The BBC has also reported that the relationship between Jaguar Land Rover and its Chinese sales network has been “strained”, following dealers’ demands for “better terms and promotional incentives”.

Europe

In October 2018, Jaguar Land Rover opened its brand-new, €1.4bn manufacturing facility in Nitra, Slovakia – making it the first UK automotive company to open a plant in the country.

The move follows the opening of its Chinese joint venture in 2014 and Brazilian plant in 2016, supported by contract manufacturing in India from 2011 and Austria from 2017.

The Slovakian plant has an annual capacity of 150,000 vehicles, and the first Land Rover Discovery rolled off its production line in September.

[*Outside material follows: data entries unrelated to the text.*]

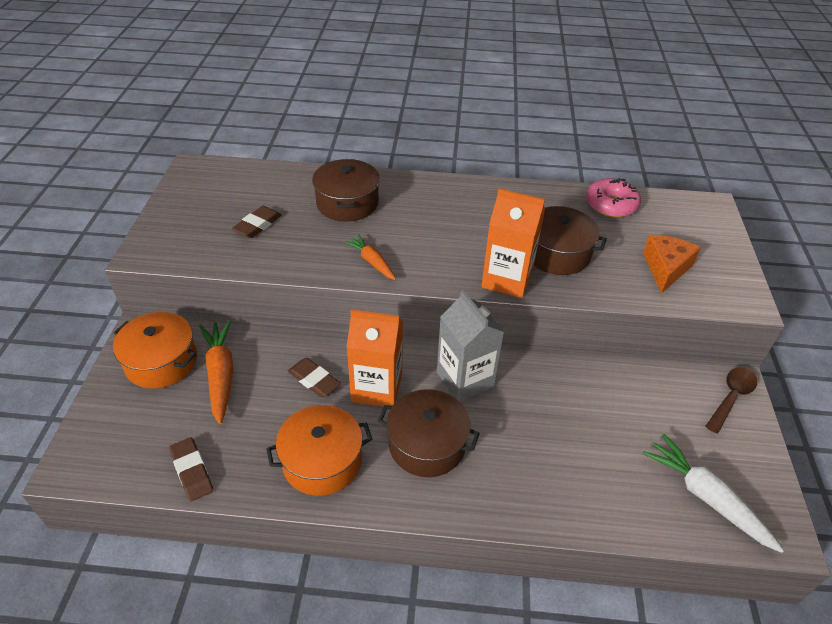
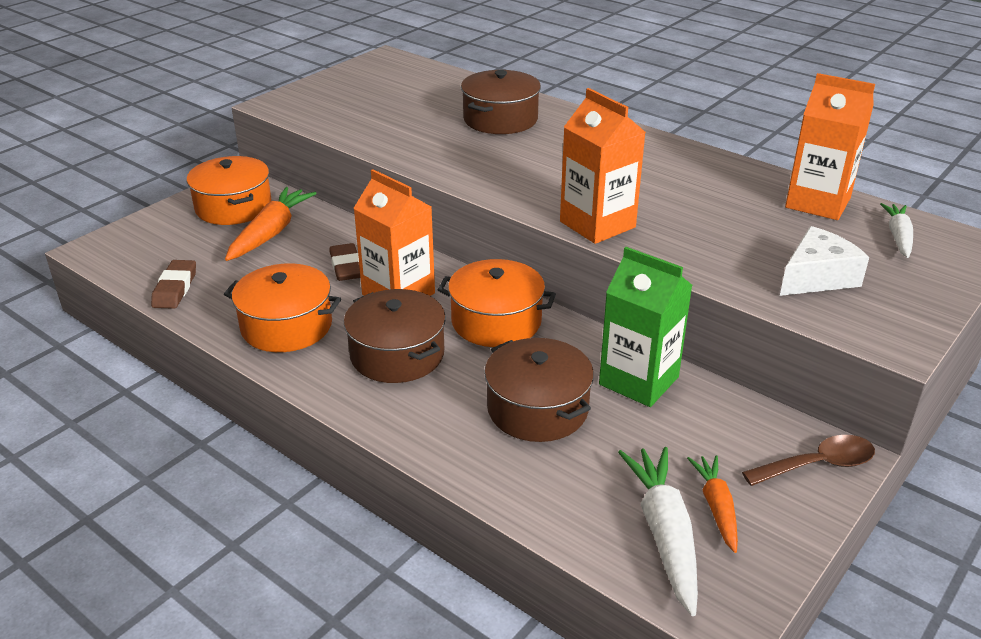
camera: 35 degrees right, 10 degrees down
(258, 225) = (393, 112): brown eraser -> none
(372, 262) = (469, 168): orange carrot -> orange carrot (716, 507)
(465, 379) = (496, 321): grey carton -> orange pot
(557, 253) = (687, 222): brown pot -> brown pot (537, 409)
(591, 384) = (639, 381): none -> green carton
(611, 205) = (818, 203): pink donut -> orange carton
(666, 268) = (817, 277): orange cheese -> white cheese
(674, 216) = (898, 237): none -> white carrot

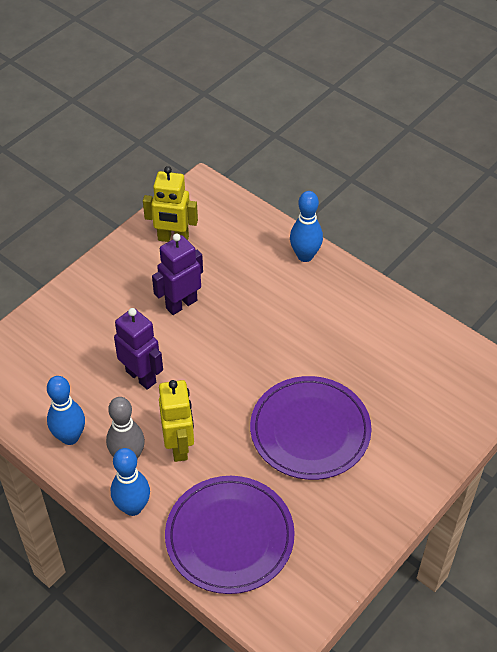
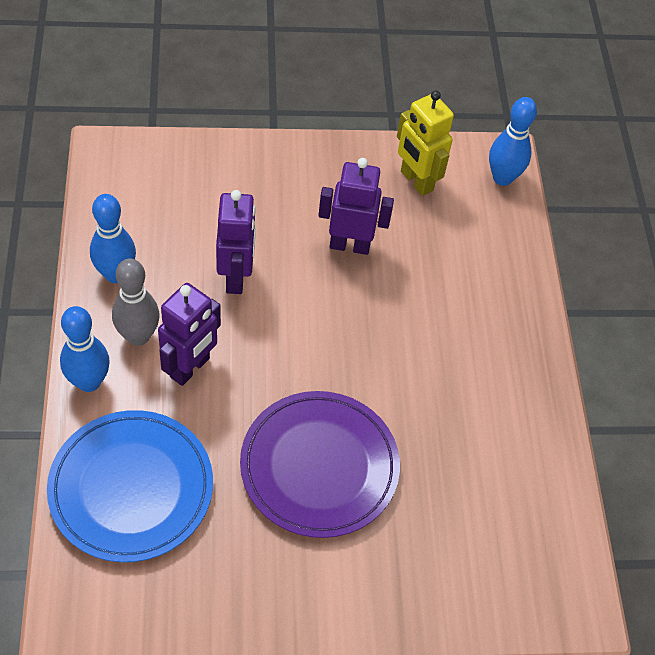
camera: 40 degrees right, 5 degrees up
(179, 446) = (190, 368): yellow robot -> purple robot
(229, 537) = (131, 488): purple plate -> blue plate
(305, 256) = (521, 302): blue bowling pin -> blue bowling pin (502, 178)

The site already employs 1,500 people, with the business reportedly planning on hiring a further 1,500 in the coming months.

Europe is home to the largest number of Jaguar Land Rover retailers with almost 800 outlets across more than 40 countries. Since the beginning of 2018, the business has sold more than 94,000 vehicles in Europe.

Around 1,000 agency staff are to be told they are no longer required at JLR plant in Solihull, - image courtesy of Depositphotos.
Europe is home to the largest number of Jaguar Land Rover retailers with almost 800 outlets – image courtesy of Depositphotos.

Unions are likely eager to hear whether Jaguar Land Rover’s expanding global production footprint will continue to benefit from additional investment at the expense of the UK.

No-Deal Brexit

This week, businesses, trade groups and politicians stepped up their efforts to avoid a potential ‘No-Deal’ Brexit, which would see the UK leave the European Union on 29 March without a trade deal.

EEF has reported that more and more of its members have begun stockpiling raw materials and finished goods over fears that import and/or export prices may rise.

The trade association also delivered a joint statement alongside the CBI, the British Chambers of Commerce, the Institute of Directors and the Federation of Small Businesses which warned against a so-called ‘managed’ No-Deal Brexit.

The chief executive of the SMMT, Mike Hawes, has urged: “We’re facing Brexit, we’re facing leaving the EU. We don’t know under what terms. We desperately need a deal – to have no deal for [the UK’s automotive] industry would be catastrophic.”

Brexit contingency planning has affected every business sector, although according to the Confederation of British Industry (CBI), only around 20% of British businesses have implemented a strategy for this outcome.

Dr Jonathan Owens, an expert in supply chains at the University of Salford Business School, noted: “It is evident [that Jaguar Land Rover] are making big financial investments; they have appointed Boston Consulting Group to put together the turnaround plan, and technology upgrades to meet its low-carbon commitments.

“Also, the company has revealed they will to transfer all production of its Land Rover Discovery model from the West Midlands to a plant in Slovakia by the end of this year and perhaps more production there in the short term, while they develop and implement EV production lines in the Midlands.

“So ,perhaps a significant question is: are they moving quickly enough for their traditional market? It appears evident the company has been slow in getting into hybrids and now they have to speed up getting fully into electric vehicles, especially if they want a piece of the EV market and not be so over reliant on one market.”